■ Set task A: Copy out the lines of the plant specimen entries from the line that contains "genus: Bulbostylis" through the end of the entries, both ends included, with no changes.

■ Excerpted passage:

::::

Which finger print reader are you using in the Dell.  One of them is a POS 
period.  The software works as it was intended but the finger print reader is 
just not worth the money spent.  I have not tried the more expensive of the two 
readers that were available.  The software may be different for that one.
 
Jon
 
From: [email protected]
To: [email protected]
Subject: RE: [NTSysADM] Law Enforcement IT query
Date: Tue, 2 Jun 2015 17:59:14 +0000









OK….
 
 
My question to those that might support a law enforcement agency is do you have 
mobile laptops in your police cars that access the FBI NCIC system?
 
I have a small fleet (6 units) of Dell Latitude XFR armored laptops that I’m 
trying to get deployed (my first laptop deployment project) and I’m having 
difficulties with the fingerprint reader hardware / software
 in the unit. The Dell software is, quite frankly, a POS, so I was wondering if 
your mobile units use the fingerprint reader to provide multi-factor 
authentication in addition to a user name / password combination and if so, 
what fingerprint software you might
 be using.

::::

Recorded data:

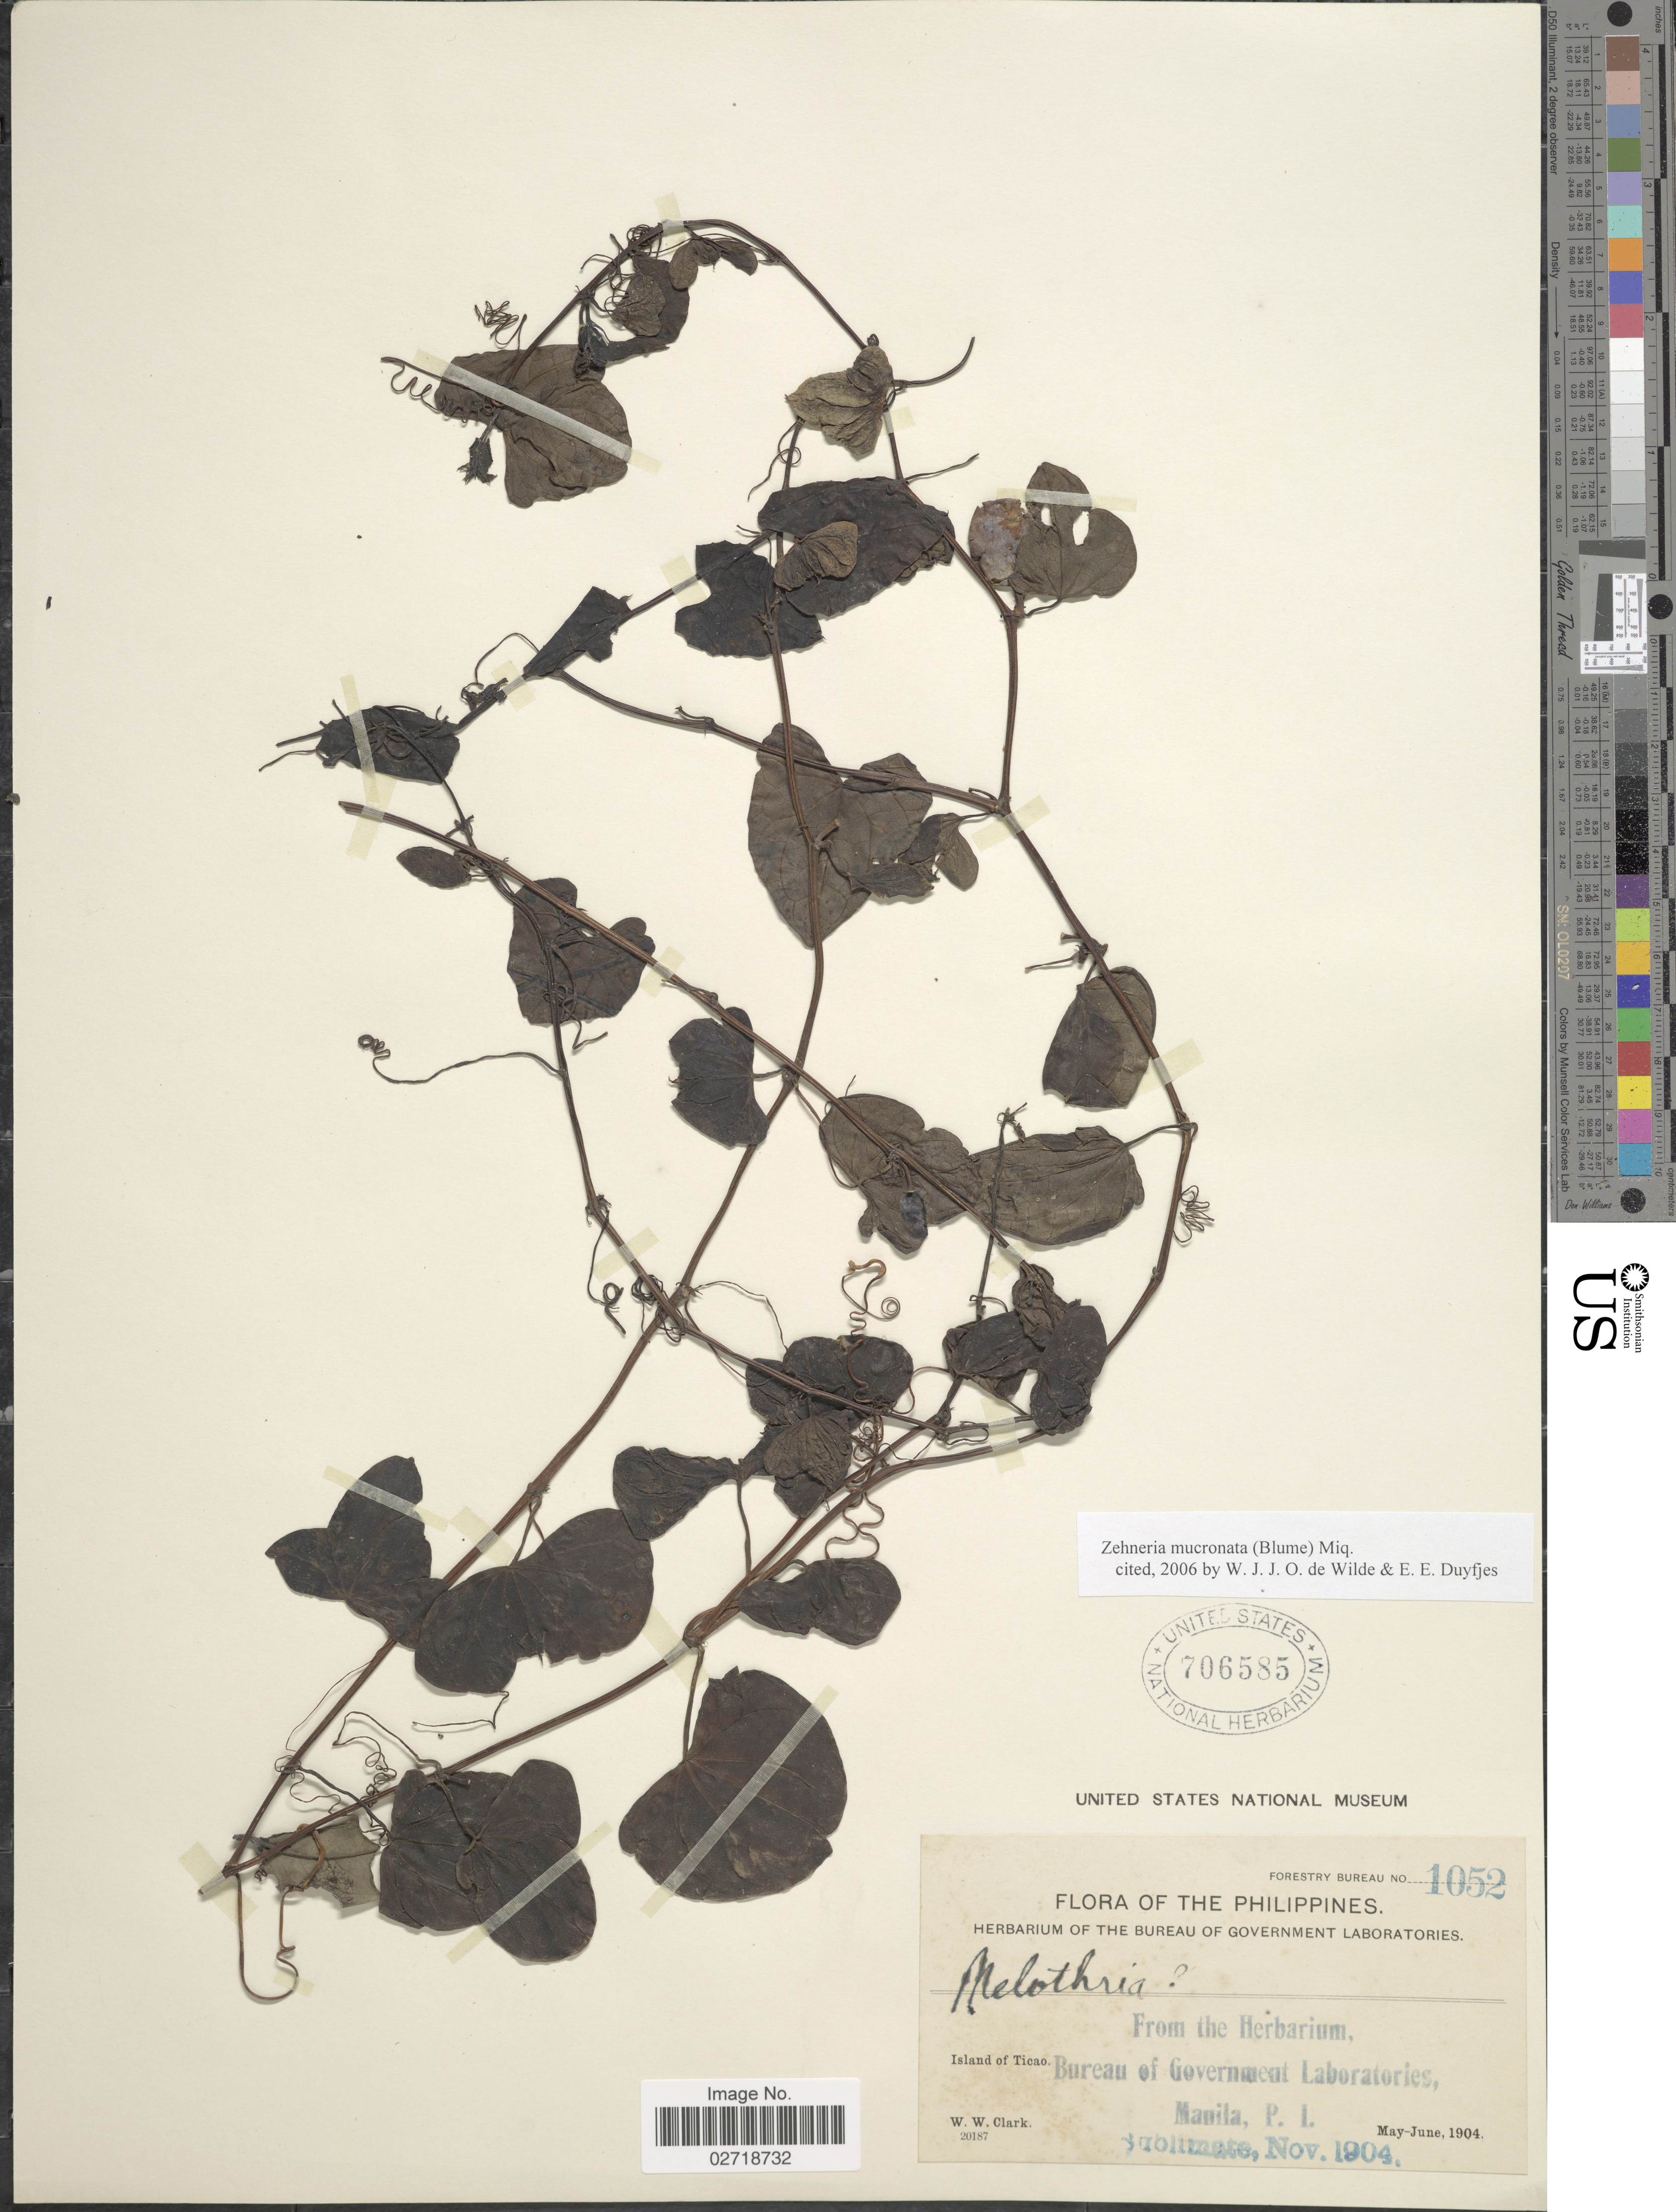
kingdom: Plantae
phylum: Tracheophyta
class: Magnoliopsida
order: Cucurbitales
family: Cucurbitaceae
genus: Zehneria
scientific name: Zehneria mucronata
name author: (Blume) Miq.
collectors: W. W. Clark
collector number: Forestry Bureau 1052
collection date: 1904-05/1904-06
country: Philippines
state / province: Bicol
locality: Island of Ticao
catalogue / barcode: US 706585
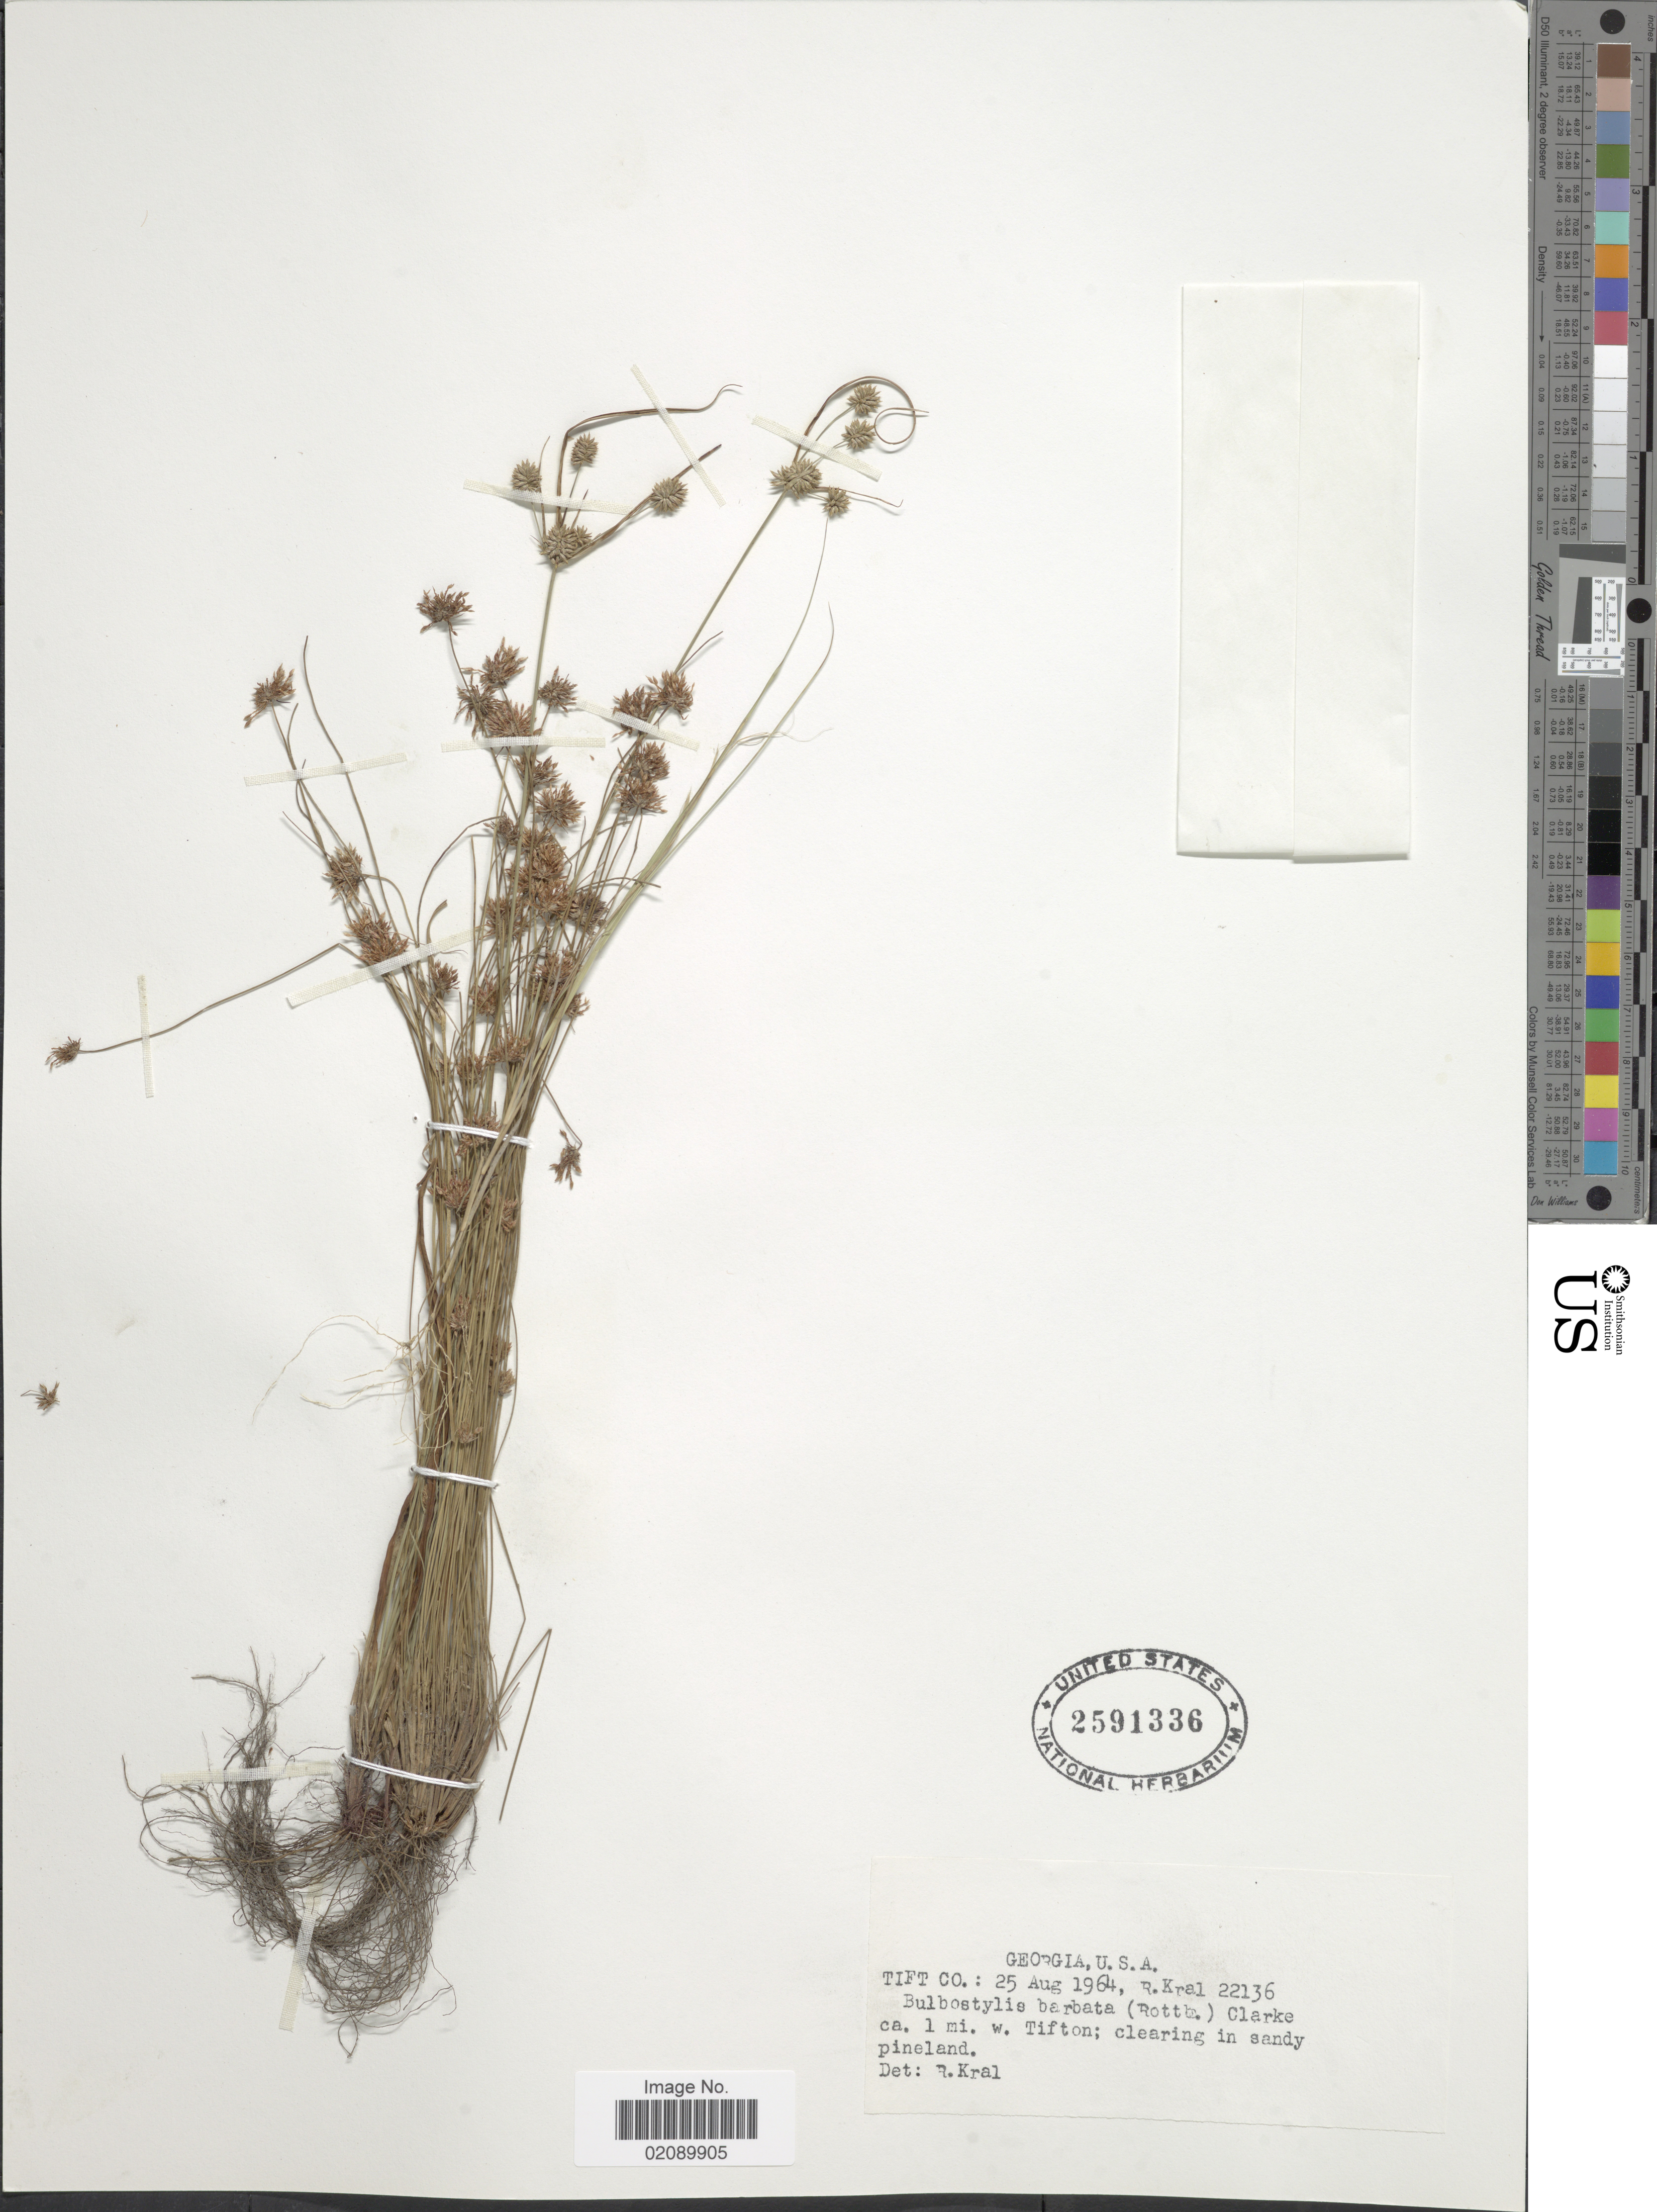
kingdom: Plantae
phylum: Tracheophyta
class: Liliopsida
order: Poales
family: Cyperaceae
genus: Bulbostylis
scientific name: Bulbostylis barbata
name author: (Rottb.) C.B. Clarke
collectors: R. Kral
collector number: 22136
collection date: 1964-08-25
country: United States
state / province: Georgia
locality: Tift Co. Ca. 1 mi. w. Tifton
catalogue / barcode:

::::

■ Set task B: Pick up the email thread about fingerprint readers on police laptops after its last sentence and keep writing it.

■ Expected answer A:
genus: Bulbostylis
scientific name: Bulbostylis barbata
name author: (Rottb.) C.B. Clarke
collectors: R. Kral
collector number: 22136
collection date: 1964-08-25
country: United States
state / province: Georgia
locality: Tift Co. Ca. 1 mi. w. Tifton
catalogue / barcode:

■ Expected answer B:
More specifically, my units are using a sprint mobile card and once an officer 
is authenticated locally, I have a script that runs at logon that launches the 
mobile connection software, fires up the VPN connection
 software, authenticates the VPN tunnel to my perimeter firewall / VPN endpoint 
and launches the Mobile application software (what the officer uses to do 
his/her job). Because of the way this all works (and it works very well) and 
because of university IT policy,
 I am not able to authenticate against the university AD. Hence, each officer 
has a local user account setup on the laptop. This is where I run into 
difficulties with the Dell fingerprint software. FBI security policy delineates 
– if I am correct in my interpretation
 of the policy – that a mobile laptop contained in a police conveyance has to 
have multi-factor authentication implemented. I have chosen “password and 
fingerprint swipe” as the logon method because fingerprints are a lot harder to 
lose than a smartcard. Anyhow,
 the Dell fingerprint software is not smart enough to sense when a new user 
(for example when a new officer is hired) is logging onto the laptop for the 
first time and allow the enrollment of a fingerprint
before completing the authentication. What this means is that I then have to 
manually setup each and every officer on each and every laptop before I can 
enable the “password and fingerprint swipe” logon and deploy the unit.
 
If you are using a similar system, would you have advice or suggestions on how 
you got yours to work, especially if your using a third-party fingerprint 
software system?
If you’re using a smartcard system, how do you minimize the possibility of your 
officers losing or misplacing their smartcard and thus not being able to 
complete their laptop logon?
 
TIA
Gordon
 
 
From: [email protected] [mailto:[email protected]]
On Behalf Of Micheal Espinola Jr

Sent: Tuesday, June 02, 2015 11:09 AM

To: [email protected]

Subject: Re: [NTSysADM] Law Enforcement IT query
 

It sounds like it would be an interesting conversation to keep on-list.  No "IT 
support", but I have coordinated with local and federal on a few occasions.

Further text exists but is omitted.